When we consider these new findings regarding the dynamic interplay between water and EM radiation, and the fact that the greenhouse layer of our atmosphere is 70% water, global warming mitigation is a real possibility. The earth, by simply emitting infrared radiation, is naturally forming an all-encompassing exclusion zone of negatively charged water.
It is not our intention to join in on the highly controversial topic of human activity related to global warming. Nor are we taking sides regarding the issue of whether the earth is truly warming naturally. We are simply presenting a unique solution to the issue of trapped CO2 and other gases; a gentle discharging and relaxation of an exclusion zone that is growing increasingly denser.
In the “EMF/Health/H2O” section, a case was made for the adverse effects of artificial microwave frequencies and health. Conversely, this very correlation between EMF and the weakening of the exclusion zone, in this case in the atmosphere, could be the answer to an outlet for built up CO2.
The interaction of these varying frequencies with water is not yet well understood, and begs for more research. Dr. Pollack of the University of Washington has proven consistently that visible light and infrared electromagnetic radiation forms a healthy exclusion zone in all water. Considering the greenhouse layer of our atmosphere is 70% water vapor, and that infrared radiation forms a densely packed exclusion zone of negative charge, this uncovers a new approach to handle global warming.

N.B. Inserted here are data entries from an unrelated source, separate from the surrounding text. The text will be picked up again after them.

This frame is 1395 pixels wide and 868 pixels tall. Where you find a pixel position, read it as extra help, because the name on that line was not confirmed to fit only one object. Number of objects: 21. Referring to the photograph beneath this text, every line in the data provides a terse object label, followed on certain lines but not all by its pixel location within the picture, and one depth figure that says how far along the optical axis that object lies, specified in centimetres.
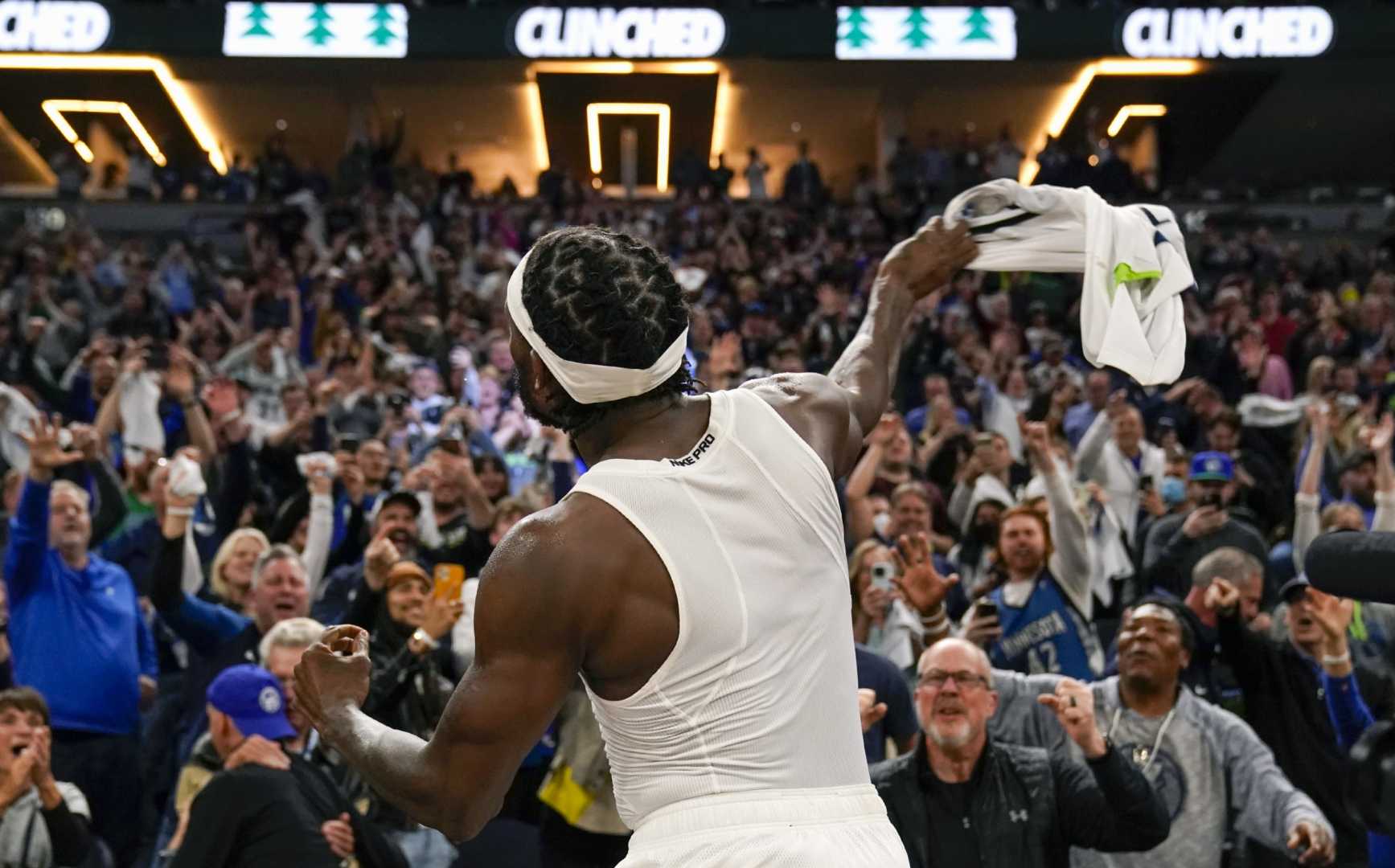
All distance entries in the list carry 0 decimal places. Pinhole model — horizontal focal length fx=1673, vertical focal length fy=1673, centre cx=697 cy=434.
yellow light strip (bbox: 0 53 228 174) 2331
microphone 163
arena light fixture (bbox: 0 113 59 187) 2659
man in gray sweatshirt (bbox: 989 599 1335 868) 519
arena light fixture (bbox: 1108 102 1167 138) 2541
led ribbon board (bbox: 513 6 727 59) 2214
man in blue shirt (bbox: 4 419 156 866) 645
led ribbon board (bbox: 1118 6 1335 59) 2212
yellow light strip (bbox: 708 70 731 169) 2486
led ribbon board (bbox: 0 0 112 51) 2214
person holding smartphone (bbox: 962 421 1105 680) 646
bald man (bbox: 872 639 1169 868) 474
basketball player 218
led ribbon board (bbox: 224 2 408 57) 2231
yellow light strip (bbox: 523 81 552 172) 2531
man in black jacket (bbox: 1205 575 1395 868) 581
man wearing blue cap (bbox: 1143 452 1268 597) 728
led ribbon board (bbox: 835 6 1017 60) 2214
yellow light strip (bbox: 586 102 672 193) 2527
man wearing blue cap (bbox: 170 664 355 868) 453
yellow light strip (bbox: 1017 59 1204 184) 2344
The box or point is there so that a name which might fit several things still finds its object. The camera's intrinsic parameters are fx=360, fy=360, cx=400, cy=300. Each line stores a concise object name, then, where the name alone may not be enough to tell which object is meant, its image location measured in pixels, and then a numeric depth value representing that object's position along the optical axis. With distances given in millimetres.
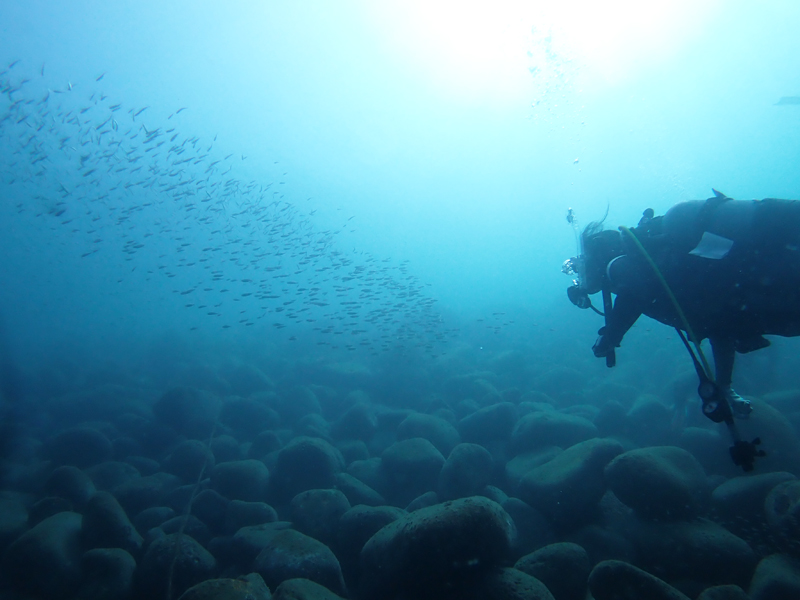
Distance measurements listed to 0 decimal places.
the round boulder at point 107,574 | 3957
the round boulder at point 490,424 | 7641
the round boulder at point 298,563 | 3711
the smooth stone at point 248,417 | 9602
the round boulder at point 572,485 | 4562
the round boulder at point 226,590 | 2896
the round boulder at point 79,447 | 7766
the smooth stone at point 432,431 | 7395
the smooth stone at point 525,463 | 5922
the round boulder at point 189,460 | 7020
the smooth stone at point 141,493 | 5984
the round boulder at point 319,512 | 4832
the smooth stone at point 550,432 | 6773
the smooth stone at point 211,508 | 5375
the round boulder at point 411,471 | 6156
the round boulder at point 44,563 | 4141
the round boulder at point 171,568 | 3881
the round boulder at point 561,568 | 3502
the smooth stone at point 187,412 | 9219
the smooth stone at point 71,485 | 5949
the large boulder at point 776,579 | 3068
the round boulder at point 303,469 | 6211
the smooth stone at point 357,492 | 5703
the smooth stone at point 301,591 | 3109
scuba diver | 3178
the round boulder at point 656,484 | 4086
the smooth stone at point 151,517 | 5473
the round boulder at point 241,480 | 5977
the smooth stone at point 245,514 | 5195
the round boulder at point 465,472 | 5473
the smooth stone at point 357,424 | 8703
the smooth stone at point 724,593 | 3014
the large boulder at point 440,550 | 3219
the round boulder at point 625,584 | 2896
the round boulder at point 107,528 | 4688
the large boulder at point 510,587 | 3039
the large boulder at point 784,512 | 3557
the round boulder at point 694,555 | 3494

The greenhouse layer of our atmosphere are comprised of the following gases and ratios:
- Water vapor – 70% +/-
- Carbon dioxide – 25%
- Methane – 4%
- Ozone – 1%
- Chlorofluorocarbons – <1%, trace
All of these gases absorb infrared radiation (IR), thus contributing to the warming of the earth. If we take a closer look at the interaction of the water molecule with IR, the issue suddenly becomes more understandable, and somewhat manageable. Consider a rain cloud. Though it is difficult to give an average weight to any cloud, it is safe to calculate just about all rain clouds fall into the category of thousands or even millions of tons. That is millions of tons essentially levitating over the surface of the earth in one cloud, holding in suspension water vapor. If we take into account the negatively charged earth’s surface, and the negatively charged exclusion zone, suddenly it’s easier to understand how this levitation occurs. This is really the same principle as taking two magnets, turning them for example North pole – to – North pole, and they repel.
This same concept is taken one step further; imagine joining a continuous series of negatively charged clouds to cover the entire surface of the earth, extended up into the atmosphere. This is the 70% “cloud” of water vapor that is the bulk of the greenhouse gas layer. Now consider the role of IR. Light enters the atmosphere from the sun and hits the earth’s surface. Some of that energy is emitted upwards in the form of infrared radiation. It is infrared that forms the clouds, and it is infrared that comes into contact with the water layer of the greenhouse gas. This IR frequency turns the amorphous water vapor molecules into a dense liquid crystal, thereby excluding all other particles, and increasing its negative charge. Global warming is essentially a function of an electrostatic charge caused by IR, trapping carbon dioxide and all other particles inside. All the positively charged carbon dioxide is sandwiched between the negatively charge surface of the earth and the negatively charged crystalline exclusion zone. It is a giant electronic capacitor that needs to be discharged.